Augsburger Allgemeine (Ausgabe Stadt)
Ist die NPD tatsächlich zu klein, um gefährlich zu sein? Leitartikel
Das Bundesverfassungsgericht legt die Hürden für ein Parteienverbot sehr hoch. Politik, Gesellschaft und Justiz müssen den Kampf gegen Extremisten führen
Karlsruhe hat gesprochen – der Fall ist erledigt. Die rechtsextremistische NPD bleibt erlaubt, einen Antrag der Bundesländer auf ein Verbot lehnten die Hüter der Verfassung ab.
Dabei haben die Richter in den roten Roben keinen Zweifel daran gelassen, dass die NPD verfassungswidrig ist, aggressiv gegen Andersdenkende vorgeht, Mitbürger mit Migrationshintergrund oder anderer Hautfarbe einschüchtert und bedroht sowie offen eine Überwindung der freiheitlich-demokratischen Grundordnung anstrebt und einen autoritären Führerstaat nach dem Vorbild der nationalsozialistischen Diktatur etablieren will.

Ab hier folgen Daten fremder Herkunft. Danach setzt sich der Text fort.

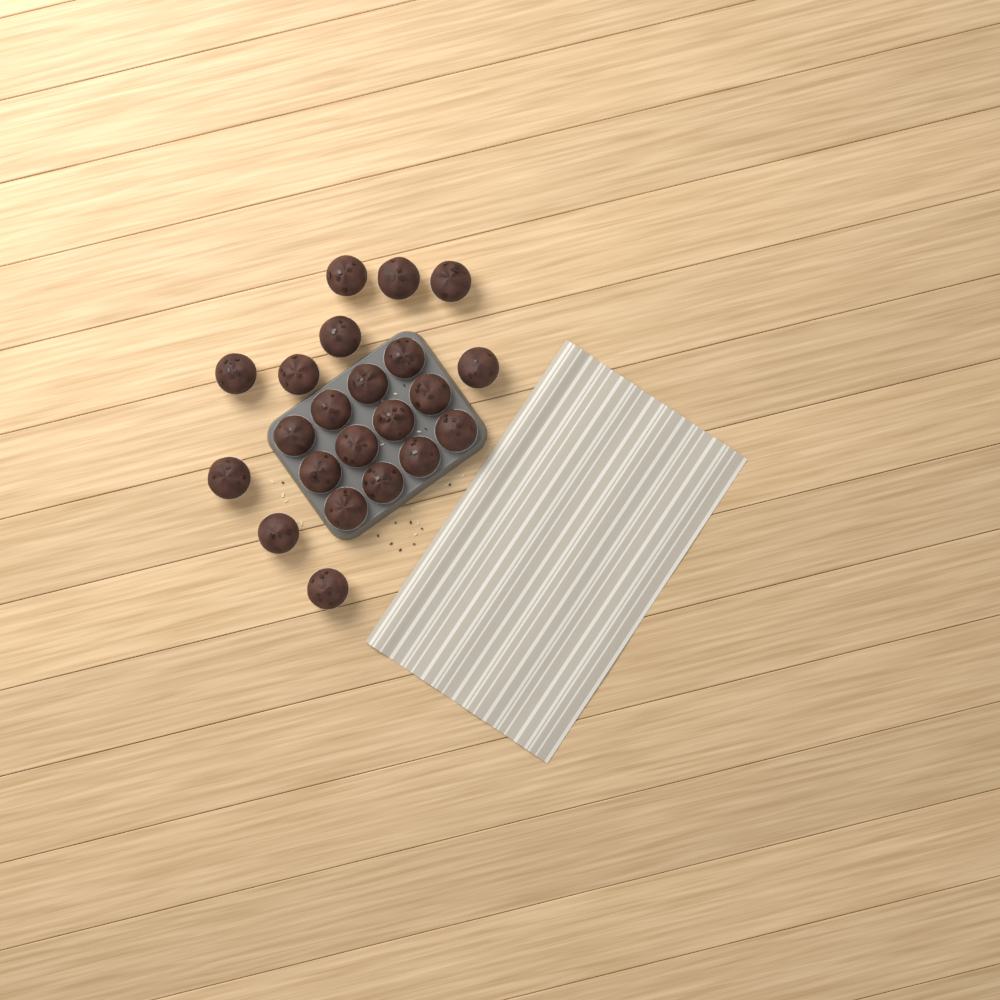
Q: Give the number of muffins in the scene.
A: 22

Die entsprechenden Äußerungen und Belege, die die Richter in aller Ausführlichkeit vorlegten, ließen an Eindeutigkeit keine Zweifel aufkommen. Die NPD meint es ernst mit der Beseitigung des demokratischen Systems und der Verfolgung von Minderheiten, sie verbreitet ein menschenverachtendes Gedankengut und hält von den im Grundgesetz verankerten Grundrechten nichts.
Und dennoch bleibt sie erlaubt. 60 Jahre nach dem Kpd-verbot unterlässt das Verfassungsgericht den letzten entscheidenden Schritt und sichert mit seinem Urteil auf Dauer das weitere Existenzrecht der NPD. Denn nach Ansicht der Richter ist die Partei derzeit schlicht zu schwach, um ihre verfassungsfeindlichen Ziele auch tatsächlich umzusetzen und die freiheitlich-demokratische Grundordnung zu beseitigen. Das mag im Augenblick so sein, eine Garantie für die Zukunft ist es nicht. Und es könnte andere Verfassungsfeinde ermutigen. Zudem balancieren die Richter auf einem schmalen Grat und widersprechen sich selber. Im Fall der KPD begründeten sie das Verbot ausdrücklich damit, es komme nicht darauf an, dass „nach menschlichem Ermessen keine Aussicht darauf besteht, dass sie ihre verfassungswidrige Absicht in absehbarer Zukunft werde verwirklichen können“. Es reiche die Absicht aus. Davon rücken sie aber nun mit Blick auf die europäische Rechtsprechung ab. Das Risiko, dass Straßburg den Richterspruch wieder einkassiert, wollte Karlsruhe nicht eingehen.
Nach diesem Urteil ist es praktisch unmöglich geworden, eine Partei zu verbieten, selbst wenn an ihrer Verfassungsfeindlichkeit, menschenverachtenden Einstellung und antifreiheitlichen Programmatik keine Zweifel bestehen. Für die NPD ist dies ein Sieg, den sie propagandistisch ausschlachten wird. Nicht auszuschließen sogar, dass das Urteil der Partei, die vom Wähler in die politische Bedeutungslosigkeit geschickt wurde, neuen Auftrieb verleiht und sie nun quasi mit dem Segen des Verfassungsgerichts noch aggressiver und menschenverachtender auftritt. Mag die NPD auch schwach sein, harmlos ist sie nicht.
Mit der Verfassung ist der NPD nicht mehr beizukommen, der freiheitlich-demokratische Rechtsstaat muss es hinnehmen, dass selbst seine erklärten Feinde die von ihm gewährten Grundrechte in Anspruch nehmen können. Umso wichtiger ist, dass der Kampf gegen die NPD wie andere extremistische Kräfte am rechten wie linken Rand mit allen Mitteln der Politik, der Gesellschaft wie der Justiz geführt wird. Karlsruhe hat dies sogar ausdrücklich gefordert. So muss dringend die Parteienfinanzierung geändert werden. Der unerträgliche Zustand, dass Verfassungsfeinde mit Steuergeldern gemästet und somit erst in die Lage versetzt werden, ihre Ziele zu erreichen, ist schnellstens zu beenden. Es kann nicht sein, dass eine Partei erst dann verboten werden kann, wenn sie so stark ist, dass von ihr eine tatsächliche Gefahr ausgeht. Dann könnte es für die Freiheit und die Demokratie schon zu spät sein.